───── Extracted data ─────

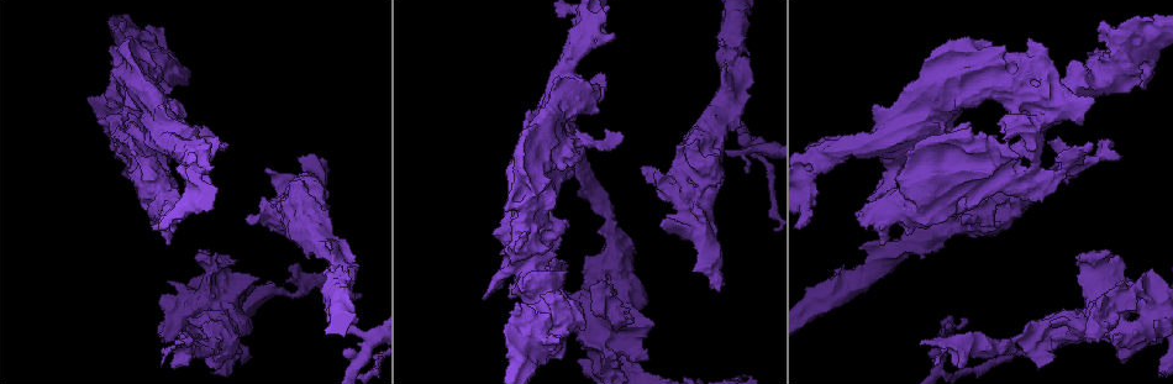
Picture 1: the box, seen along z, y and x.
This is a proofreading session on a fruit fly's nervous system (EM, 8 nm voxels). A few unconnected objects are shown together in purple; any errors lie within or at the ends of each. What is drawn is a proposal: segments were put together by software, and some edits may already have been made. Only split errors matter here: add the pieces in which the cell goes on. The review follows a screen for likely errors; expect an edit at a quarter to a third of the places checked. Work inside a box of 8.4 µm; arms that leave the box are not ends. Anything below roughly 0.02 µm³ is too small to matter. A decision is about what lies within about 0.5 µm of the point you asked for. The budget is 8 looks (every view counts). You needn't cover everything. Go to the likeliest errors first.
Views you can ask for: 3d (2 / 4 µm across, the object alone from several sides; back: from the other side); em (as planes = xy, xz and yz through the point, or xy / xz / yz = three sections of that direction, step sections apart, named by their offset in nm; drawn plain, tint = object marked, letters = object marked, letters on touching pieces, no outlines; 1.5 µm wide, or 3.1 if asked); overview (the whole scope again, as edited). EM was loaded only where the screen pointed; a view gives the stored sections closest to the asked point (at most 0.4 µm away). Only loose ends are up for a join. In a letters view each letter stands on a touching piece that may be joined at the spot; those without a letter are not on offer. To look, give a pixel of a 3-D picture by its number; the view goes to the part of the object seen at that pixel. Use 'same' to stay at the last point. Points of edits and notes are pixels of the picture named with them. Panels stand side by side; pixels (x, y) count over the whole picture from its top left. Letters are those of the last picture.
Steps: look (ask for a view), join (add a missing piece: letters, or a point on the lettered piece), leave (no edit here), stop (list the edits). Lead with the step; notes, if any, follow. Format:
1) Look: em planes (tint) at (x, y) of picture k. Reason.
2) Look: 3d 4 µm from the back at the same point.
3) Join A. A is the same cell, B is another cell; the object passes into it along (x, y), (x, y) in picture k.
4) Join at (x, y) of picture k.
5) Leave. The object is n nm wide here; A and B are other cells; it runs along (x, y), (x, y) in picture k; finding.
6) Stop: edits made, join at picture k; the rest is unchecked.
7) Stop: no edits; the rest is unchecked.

Look: em xy step 8 (letters) at (948, 323) of picture 1. Thin end.

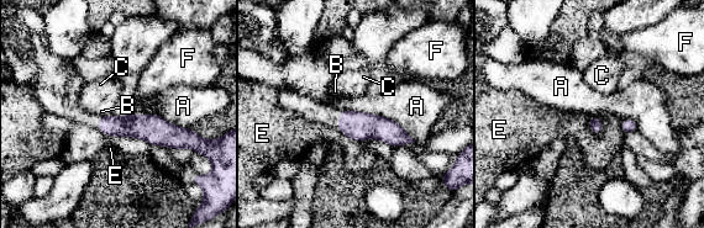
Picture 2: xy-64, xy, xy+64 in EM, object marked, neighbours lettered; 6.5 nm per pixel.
Look: em planes (letters) at the same point. Another direction.

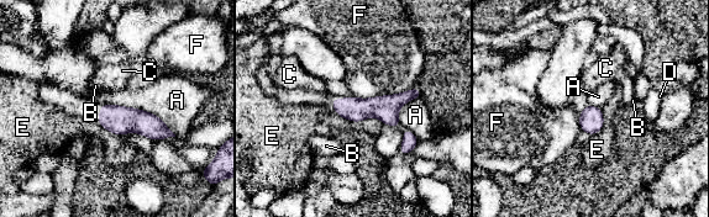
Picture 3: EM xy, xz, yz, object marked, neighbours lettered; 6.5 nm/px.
Leave. A, B, C, D, E and F are other cells; a border runs along (101, 102), (152, 112), (176, 136) in picture 3; no lettered piece goes on from it.

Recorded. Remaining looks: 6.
Look: em yz step 4 (letters) at (1028, 322) of picture 1. Branch stops here.

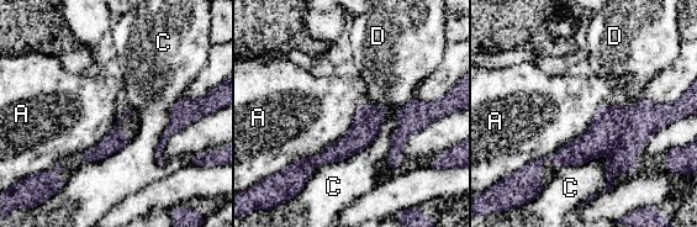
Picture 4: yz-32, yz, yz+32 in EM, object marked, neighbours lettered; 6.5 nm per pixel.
Leave. A, C and D are other cells; a border runs along (622, 144), (580, 164), (556, 164) in picture 4; none of them fits.

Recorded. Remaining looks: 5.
Look: em planes (plain) at (251, 222) of picture 1. Branch stops here.

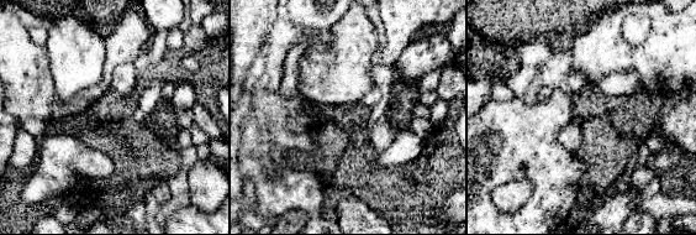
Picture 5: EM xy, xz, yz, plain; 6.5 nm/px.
Look: em planes (letters) at the same point. What lies round it.

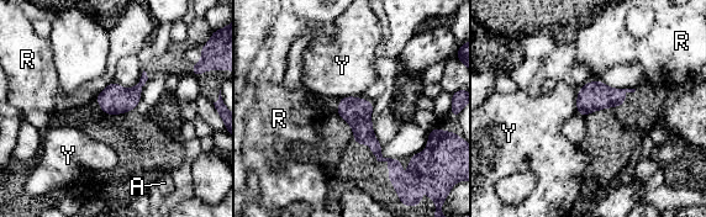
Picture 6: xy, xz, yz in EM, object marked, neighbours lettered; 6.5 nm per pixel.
Leave. A, R and Y are other cells; it runs along (344, 100), (375, 153), (394, 169) in picture 6; none of them fits.

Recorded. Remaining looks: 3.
Stop: no edits; the rest is unchecked.

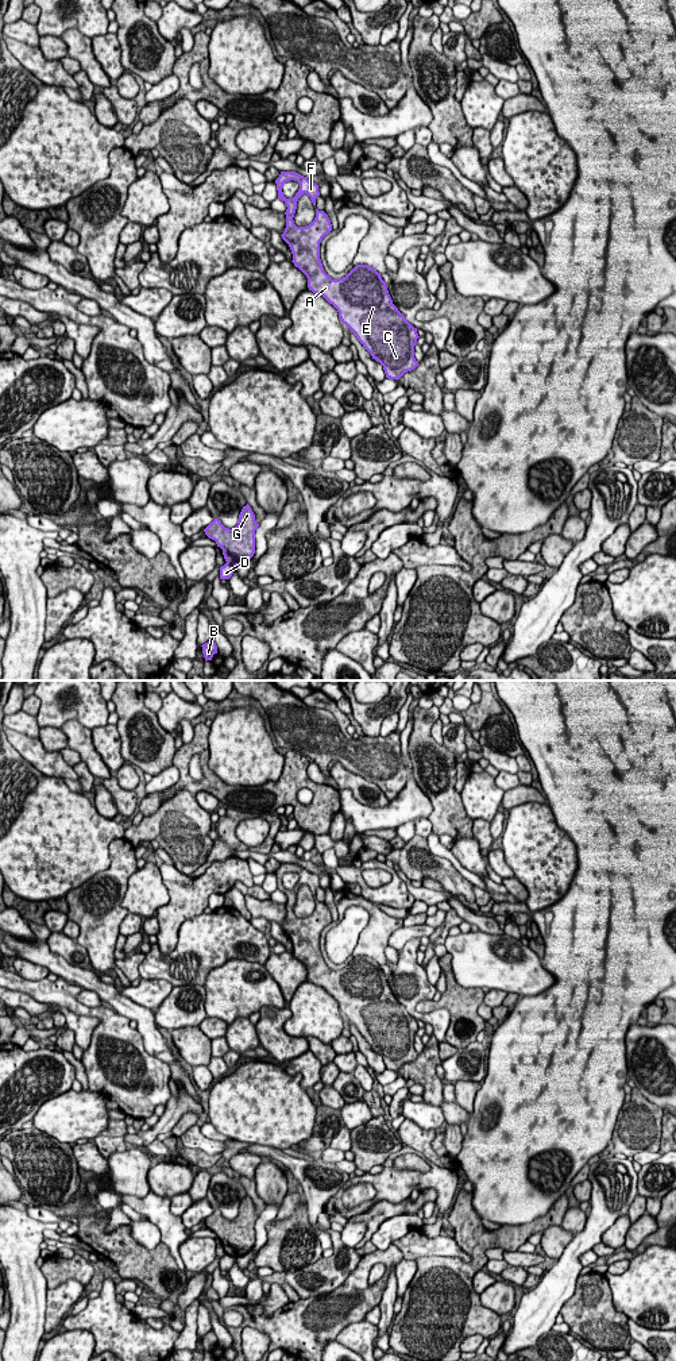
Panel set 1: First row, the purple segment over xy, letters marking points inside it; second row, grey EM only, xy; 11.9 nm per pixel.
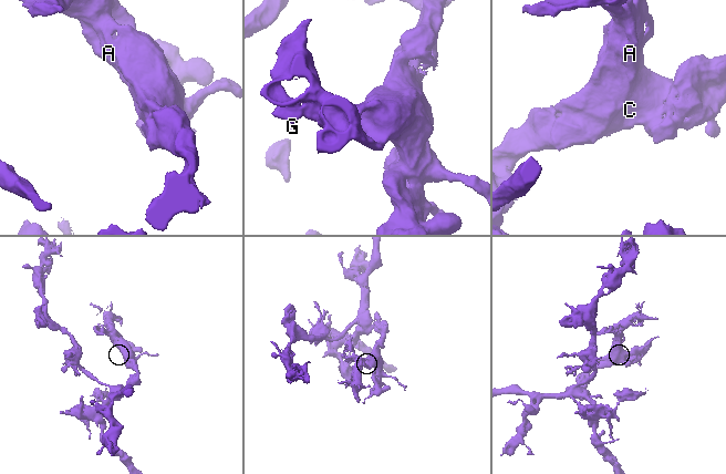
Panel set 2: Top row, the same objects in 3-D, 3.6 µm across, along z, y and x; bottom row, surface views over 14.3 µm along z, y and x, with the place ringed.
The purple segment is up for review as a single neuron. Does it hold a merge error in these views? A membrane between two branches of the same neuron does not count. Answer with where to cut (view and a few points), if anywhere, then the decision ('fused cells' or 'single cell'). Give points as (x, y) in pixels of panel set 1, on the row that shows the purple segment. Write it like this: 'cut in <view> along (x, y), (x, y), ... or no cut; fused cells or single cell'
cut in xy along (227, 562), (235, 566); fused cells

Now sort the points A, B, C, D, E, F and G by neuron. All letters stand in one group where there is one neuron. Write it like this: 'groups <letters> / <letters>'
groups A B C D E F / G

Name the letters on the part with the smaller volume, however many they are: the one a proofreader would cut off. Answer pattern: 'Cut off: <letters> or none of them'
Cut off: G

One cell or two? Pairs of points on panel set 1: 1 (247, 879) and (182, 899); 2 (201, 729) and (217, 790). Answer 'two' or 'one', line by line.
1: one
2: one

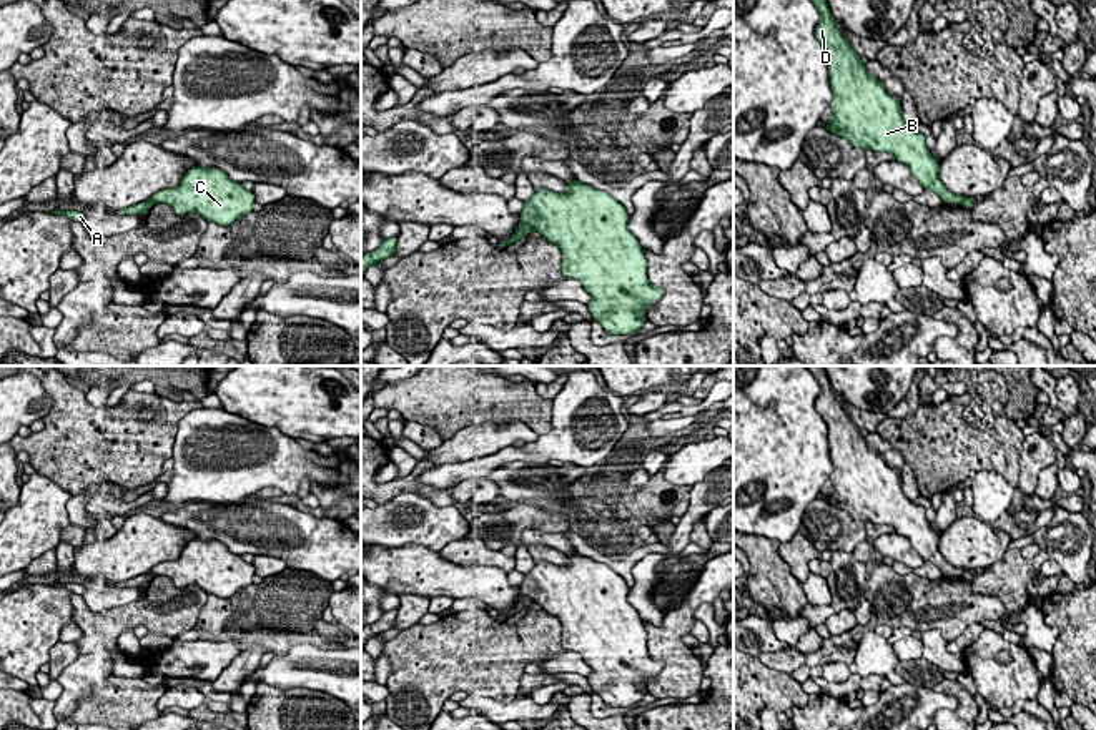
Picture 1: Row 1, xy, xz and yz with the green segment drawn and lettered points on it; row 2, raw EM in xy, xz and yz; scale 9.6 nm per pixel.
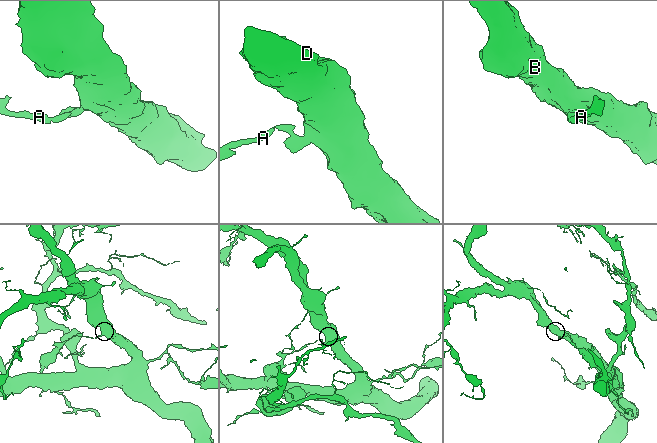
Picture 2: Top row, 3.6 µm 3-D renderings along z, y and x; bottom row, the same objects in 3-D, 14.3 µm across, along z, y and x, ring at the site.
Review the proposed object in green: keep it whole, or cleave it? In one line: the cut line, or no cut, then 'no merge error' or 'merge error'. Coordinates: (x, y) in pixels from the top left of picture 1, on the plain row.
xz (521, 594), (533, 601) | merge error

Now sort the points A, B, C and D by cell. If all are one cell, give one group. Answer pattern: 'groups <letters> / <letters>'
groups A / B C D

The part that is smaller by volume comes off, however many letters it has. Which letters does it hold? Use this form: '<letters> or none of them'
A

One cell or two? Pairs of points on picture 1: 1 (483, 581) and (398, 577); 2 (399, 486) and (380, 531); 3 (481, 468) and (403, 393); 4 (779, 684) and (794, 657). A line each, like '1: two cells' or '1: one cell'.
1: one cell
2: two cells
3: two cells
4: two cells

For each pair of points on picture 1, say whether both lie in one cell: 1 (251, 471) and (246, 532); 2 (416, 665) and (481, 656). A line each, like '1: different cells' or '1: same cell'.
1: different cells
2: same cell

─────

Your assignment => Word for word, restate the lines above from the first through the one that contains "This is a proofreading", and exclude all pictures.

Answer to this exercise =>
Picture 1: the box, seen along z, y and x.
This is a proofreading session on a fruit fly's nervous system (EM, 8 nm voxels). A few unconnected objects are shown together in purple; any errors lie within or at the ends of each. What is drawn is a proposal: segments were put together by software, and some edits may already have been made. Only split errors matter here: add the pieces in which the cell goes on. The review follows a screen for likely errors; expect an edit at a quarter to a third of the places checked. Work inside a box of 8.4 µm; arms that leave the box are not ends. Anything below roughly 0.02 µm³ is too small to matter. A decision is about what lies within about 0.5 µm of the point you asked for. The budget is 8 looks (every view counts). You needn't cover everything. Go to the likeliest errors first.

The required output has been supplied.